Tout commence quand la maîtresse de maison, Madeleine Villardier (Valérie Debahy) réalise qu’elle a invité, sans s’en apercevoir, 13 personnes pour le réveillon de Noël. Ne pas être 13 à table se transforme alors en obsession superstitieuse – élément central et perturbateur venant dérégler la mécanique bien huilée d’un simple dîner de réveillon. Madeleine use ainsi de tous les stratagèmes pour repousser le chiffre funeste, objet de toutes ses angoisses: faire sortir son mari Antoine (Étienne Kupéluian) en pyjama pour inviter un voisin; réajuster le nombre de convives en conviant Amélie Salamet (Patricia Baddour), remise à peine d’une peine de cœur; accepter l’intrusion d’une certaine Dolorès (Maryline Jallad) qui dissimule dans son sac revolver et bombe à retardement pour se venger d’Antoine, son ancien amour qui l’a quittée; décommander des invités; entonner qu’il n’y aura pas de réveillon sans le copain Dupaillon (Élie Nabaa) et se réjouir ensuite de l’accident qui empêche ce dernier d’arriver; se désoler du désistement de l’un des invités, le docteur Peloursat (Antoine Char), qui doit accoucher une patiente, déclenchant la remarque acerbe de Madeleine: «Pour qui se prend-elle? pour la Sainte Vierge?»
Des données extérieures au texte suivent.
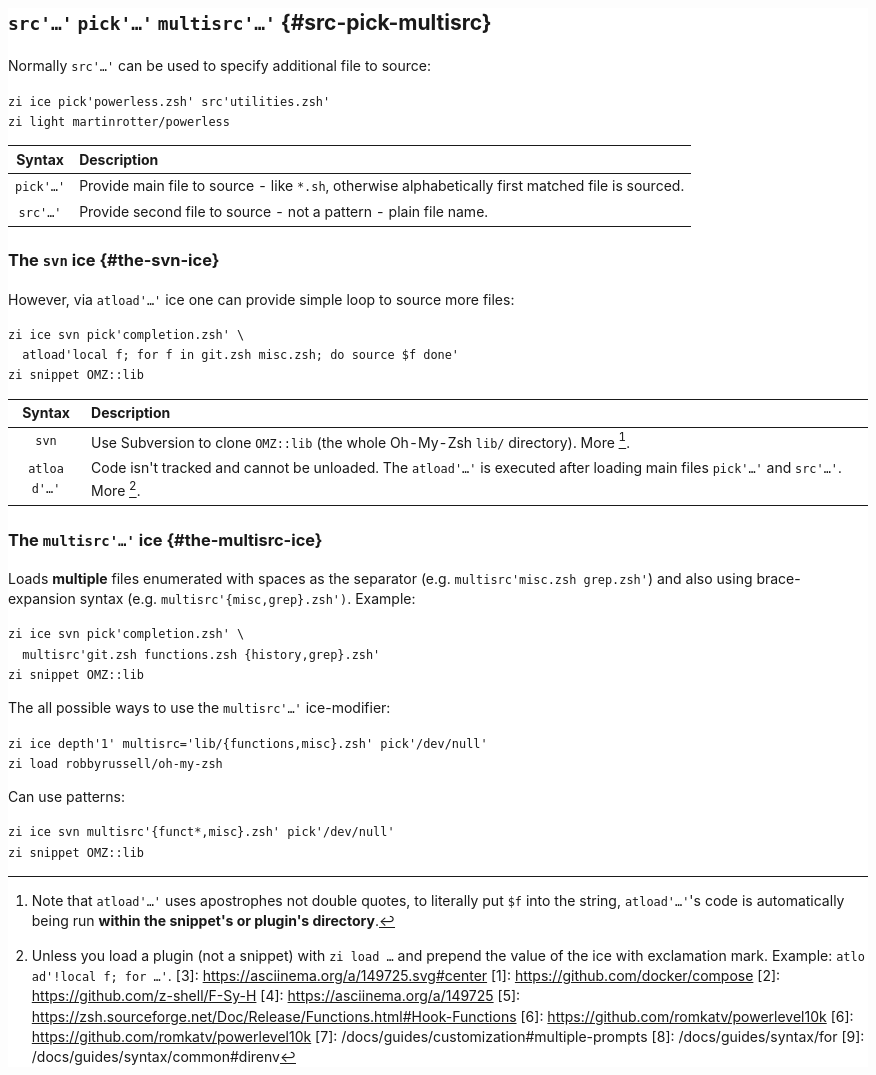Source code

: ## <i class="fas fa-microchip"></i> `src'…'` `pick'…'` `multisrc'…'` {#src-pick-multisrc}

Normally `src'…'` can be used to specify additional file to source:

```shell showLineNumbers
zi ice pick'powerless.zsh' src'utilities.zsh'
zi light martinrotter/powerless
```

|  Syntax   | Description                                                                                        |
|:---------:|:-------------------------------------------------------------------------------------------------- |
| `pick'…'` | Provide main file to source - like `*.sh`, otherwise alphabetically first matched file is sourced. |
| `src'…'`  | Provide second file to source - not a pattern - plain file name.                                   |

### The `svn` ice {#the-svn-ice}

However, via `atload'…'` ice one can provide simple loop to source more files:

```shell showLineNumbers
zi ice svn pick'completion.zsh' \
  atload'local f; for f in git.zsh misc.zsh; do source $f done'
zi snippet OMZ::lib
```

|   Syntax    | Description                                                                                                                        |
|:-----------:|:---------------------------------------------------------------------------------------------------------------------------------- |
|    `svn`    | Use Subversion to clone `OMZ::lib` (the whole Oh-My-Zsh `lib/` directory). More [^1].                                              |
| `atload'…'` | Code isn't tracked and cannot be unloaded. The `atload'…'` is executed after loading main files `pick'…'` and `src'…'`. More [^2]. |

### The `multisrc'…'` ice {#the-multisrc-ice}

Loads **multiple** files enumerated with spaces as the separator (e.g. `multisrc'misc.zsh grep.zsh'`) and also using brace-expansion syntax (e.g. `multisrc'{misc,grep}.zsh')`. Example:

```shell showLineNumbers
zi ice svn pick'completion.zsh' \
  multisrc'git.zsh functions.zsh {history,grep}.zsh'
zi snippet OMZ::lib
```

The all possible ways to use the `multisrc'…'` ice-modifier:

```shell
zi ice depth'1' multisrc='lib/{functions,misc}.zsh' pick'/dev/null'
zi load robbyrussell/oh-my-zsh
```

Can use patterns:

```shell showLineNumbers
zi ice svn multisrc'{funct*,misc}.zsh' pick'/dev/null'
zi snippet OMZ::lib
```


[^1]: Note that `atload'…'` uses apostrophes not double quotes, to literally put `$f` into the string, `atload'…'`'s code is automatically being run **within the snippet's or plugin's directory**.
[^2]: Unless you load a plugin (not a snippet) with `zi load …` and prepend the value of the ice with exclamation mark. Example: `atload'!local f; for …'`.
[3]: https://asciinema.org/a/149725.svg#center
[1]: https://github.com/docker/compose
[2]: https://github.com/z-shell/F-Sy-H
[4]: https://asciinema.org/a/149725
[5]: https://zsh.sourceforge.net/Doc/Release/Functions.html#Hook-Functions
[6]: https://github.com/romkatv/powerlevel10k
[6]: https://github.com/romkatv/powerlevel10k
[7]: /docs/guides/customization#multiple-prompts
[8]: /docs/guides/syntax/for
[9]: /docs/guides/syntax/common#direnv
Pendant que la maîtresse de maison prise à son propre piège rentre dans le cycle infernal de la fatalité du 13, le sort, lui, s’acharne à déjouer toutes ses ruses puisque le compteur qui s’affole un moment revient toujours au point mort, le chiffre 13 qui s’affiche et devient ainsi l’acteur principal de la pièce, prenant un malin plaisir à tirer les ficelles de la comédie et du drame. Madeleine, victime de son propre engrenage, à la fois complice et victime de ses angoisses, est prête dans son délire à pousser quelqu’un dans l’escalier, inviter le plombier, ou se disputer avec sa meilleure amie, Véronique (Cynthia Odsi), afin de repousser l’ombre du chiffre funeste.

La menace d’un malheur plane comme une bombe à retardement concrétisée par le tic-tac du mécanisme caché dans le sac de Dolorès. La machine finit par s’emballer, déclenchant une série d’incidents confirmant les appréhensions de Madeleine. Les invités s’enivrent à l’étage en dessous, organisent une partie de saute-mouton, le docteur Peloursat se retrouve au-dessus de l’armoire, accusé par la gouvernante Eugénie (Rima Hadjithomas).

Toutes les supercheries des couples prétendument modèles se dévoilent. La copine Véronique croit laisser son mari malade à la maison et s’aperçoit qu’il la trompe... La Maison Prunier qui livre des huîtres ne fait que dissimuler la relation adultère de Madeleine avec un amant de fortune. Dolorès dévoile à Madeleine le passé révolutionnaire de son mari Antoine, de son vrai nom Antonio El Caballéro, mais découvre qu’il n’est qu’un faux héros... Une pièce à rebondissements multiples, aux répliques tordantes, aux retournements de situation à donner le vertige, où s’enchaînent les incidents les plus cocasses et fuse la drôlerie des réparties. Des clins d’œil incessants prennent le spectateur à témoin des drames secrets qui se jouent et se déjouent sur scène à l’insu même des protagonistes.


La comédie prend le dessus sur le drame qui n’est jamais pris au sérieux, déjoué constamment par l’intelligence de l’humour et la finesse des traits d’esprit. La sentence de la condamnation à mort d’Antoine à «l’unanimité plus une voix» devient elle-même objet de dérision, considérée exotique et applaudie par Madeleine.

Bien plus qu’une satire sociale ou un simple vaudeville, cette pièce est un rappel ô combien nécessaire que le rire peut constamment conjurer le mauvais sort, remplacer l’abattement par la joie de vivre. Servi par des acteurs exceptionnels et des personnages exquis, le jeu s’enchaîne à un rythme endiablé, entraîne le public dans une mise en scène hilarante, le maintient en haleine, bien accroché à une course trépidante conduite par le chiffre 13 qui finit par exploser en éclats de rire en guise de fermeture de rideau.

Laissez-vous inviter à cette table des réjouissances, pour un avant-goût des réveillons de Noël et du Nouvel An – un vrai moment de bonheur et d’apesanteur.

PS: Toutes les recettes de la pièce sont reversées à des ONG et associations libanaises.